* [任务列表]
a: 将阅读材料中从"以凡纳滨对虾虾壳为原料"起的那段改写为要点列表，保留其中的主要数据。
b: 用两句话概括阅读材料的内容。

* [阅读材料]

- - - -

2 结果 2.1 不同脱乙酰壳寡糖的制备以凡纳滨对虾虾壳为原料,采用H3PO4和KOH制备甲壳素,测得其脱盐率和脱蛋白率分别为(94.04±0.52)%和(85.65±1.06)%,达到工业级甲壳素的标准。甲壳素与45% KOH混合后,于微波功率600 W条件下,反应6、7、8和8.5 min后,制得脱乙酰度分别为63.79%、72.12%、79.34%和88.15%的壳聚糖,对其氧化降解后,通过高效液相色谱法测得壳寡糖分子量分别为1502、1515、1523和1509 Da。因此,COS1、COS2、COS3和COS4分别为脱乙酰度63.79%、72.12%、79.34%和88.15%,分子量为1500 Da左右的壳寡糖。

- - - -

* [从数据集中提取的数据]
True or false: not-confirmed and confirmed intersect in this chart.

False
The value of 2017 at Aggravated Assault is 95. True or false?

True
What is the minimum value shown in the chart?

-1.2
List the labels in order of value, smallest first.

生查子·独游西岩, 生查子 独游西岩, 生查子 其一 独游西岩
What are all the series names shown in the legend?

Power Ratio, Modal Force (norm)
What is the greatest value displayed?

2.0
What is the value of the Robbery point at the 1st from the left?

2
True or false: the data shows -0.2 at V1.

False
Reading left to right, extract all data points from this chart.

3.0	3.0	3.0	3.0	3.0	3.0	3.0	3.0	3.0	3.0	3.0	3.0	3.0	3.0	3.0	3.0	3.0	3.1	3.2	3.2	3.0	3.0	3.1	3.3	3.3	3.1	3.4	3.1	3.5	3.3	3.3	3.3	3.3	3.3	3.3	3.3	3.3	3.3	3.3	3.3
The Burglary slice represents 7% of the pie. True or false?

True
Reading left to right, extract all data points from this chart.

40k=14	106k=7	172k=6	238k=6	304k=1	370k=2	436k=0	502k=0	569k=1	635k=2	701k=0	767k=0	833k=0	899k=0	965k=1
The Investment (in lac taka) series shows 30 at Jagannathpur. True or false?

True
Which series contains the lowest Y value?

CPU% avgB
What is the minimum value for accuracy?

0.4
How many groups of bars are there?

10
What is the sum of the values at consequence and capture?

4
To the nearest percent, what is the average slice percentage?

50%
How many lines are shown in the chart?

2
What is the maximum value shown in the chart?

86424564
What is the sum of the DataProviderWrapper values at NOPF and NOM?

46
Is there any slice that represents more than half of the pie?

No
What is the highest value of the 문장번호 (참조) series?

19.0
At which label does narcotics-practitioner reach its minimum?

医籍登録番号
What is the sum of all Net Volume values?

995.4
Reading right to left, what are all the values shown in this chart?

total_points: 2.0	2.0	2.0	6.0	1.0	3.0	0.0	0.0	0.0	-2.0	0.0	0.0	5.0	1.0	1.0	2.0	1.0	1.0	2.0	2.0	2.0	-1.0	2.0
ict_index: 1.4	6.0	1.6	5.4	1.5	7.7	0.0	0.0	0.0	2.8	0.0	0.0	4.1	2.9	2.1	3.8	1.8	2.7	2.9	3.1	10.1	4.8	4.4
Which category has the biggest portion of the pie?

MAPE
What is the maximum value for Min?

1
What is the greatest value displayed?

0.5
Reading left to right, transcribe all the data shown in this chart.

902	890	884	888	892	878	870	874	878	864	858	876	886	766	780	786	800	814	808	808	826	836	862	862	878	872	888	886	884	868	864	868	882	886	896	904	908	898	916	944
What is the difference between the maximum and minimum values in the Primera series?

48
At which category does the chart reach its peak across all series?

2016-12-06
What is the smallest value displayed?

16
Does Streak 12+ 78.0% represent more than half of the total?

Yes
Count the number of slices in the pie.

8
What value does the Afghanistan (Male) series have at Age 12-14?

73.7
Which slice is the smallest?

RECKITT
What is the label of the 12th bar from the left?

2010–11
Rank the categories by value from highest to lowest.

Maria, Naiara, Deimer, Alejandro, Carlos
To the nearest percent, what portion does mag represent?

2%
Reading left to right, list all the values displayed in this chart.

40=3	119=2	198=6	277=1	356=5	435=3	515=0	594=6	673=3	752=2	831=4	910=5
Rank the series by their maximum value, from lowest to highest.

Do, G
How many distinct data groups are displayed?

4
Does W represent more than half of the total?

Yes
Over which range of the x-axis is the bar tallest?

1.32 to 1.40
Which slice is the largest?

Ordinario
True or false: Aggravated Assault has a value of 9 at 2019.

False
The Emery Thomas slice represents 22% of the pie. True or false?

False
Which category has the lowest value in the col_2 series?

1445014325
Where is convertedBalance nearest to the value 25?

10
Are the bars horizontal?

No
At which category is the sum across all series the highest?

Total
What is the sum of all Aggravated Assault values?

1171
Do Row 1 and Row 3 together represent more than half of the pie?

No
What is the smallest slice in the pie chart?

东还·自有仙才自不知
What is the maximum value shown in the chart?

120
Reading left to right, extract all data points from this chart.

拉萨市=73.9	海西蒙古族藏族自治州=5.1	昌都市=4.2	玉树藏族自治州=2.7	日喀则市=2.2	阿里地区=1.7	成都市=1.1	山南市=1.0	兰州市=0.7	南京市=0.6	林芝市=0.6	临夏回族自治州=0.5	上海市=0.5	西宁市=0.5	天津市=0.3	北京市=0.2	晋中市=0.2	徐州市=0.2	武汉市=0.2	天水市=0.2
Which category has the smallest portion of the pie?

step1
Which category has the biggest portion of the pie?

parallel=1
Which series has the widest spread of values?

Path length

- - - -

* [参考答案]
a:
- 原料与方法：以凡纳滨对虾虾壳为原料，用H3PO4和KOH制备甲壳素。
- 甲壳素质量：脱盐率为(94.04±0.52)%，脱蛋白率为(85.65±1.06)%，达到工业级甲壳素标准。
- 壳聚糖制备：甲壳素与45% KOH混合，在600 W微波功率下分别反应6、7、8和8.5 min，得到脱乙酰度依次为63.79%、72.12%、79.34%和88.15%的壳聚糖。
- 壳寡糖分子量：壳聚糖氧化降解后，用高效液相色谱法测得壳寡糖分子量依次为1502、1515、1523和1509 Da。
- 样品编号：COS1、COS2、COS3和COS4依次对应上述四种脱乙酰度，分子量均在1500 Da左右。

b: 以凡纳滨对虾虾壳为原料，用H3PO4和KOH制得甲壳素，其脱盐率和脱蛋白率分别为(94.04±0.52)%和(85.65±1.06)%，达到工业级标准。甲壳素与45% KOH混合后，在600 W微波下反应不同时间，得到脱乙酰度为63.79%至88.15%的壳聚糖；壳聚糖经氧化降解，制得分子量约1500 Da的壳寡糖COS1至COS4。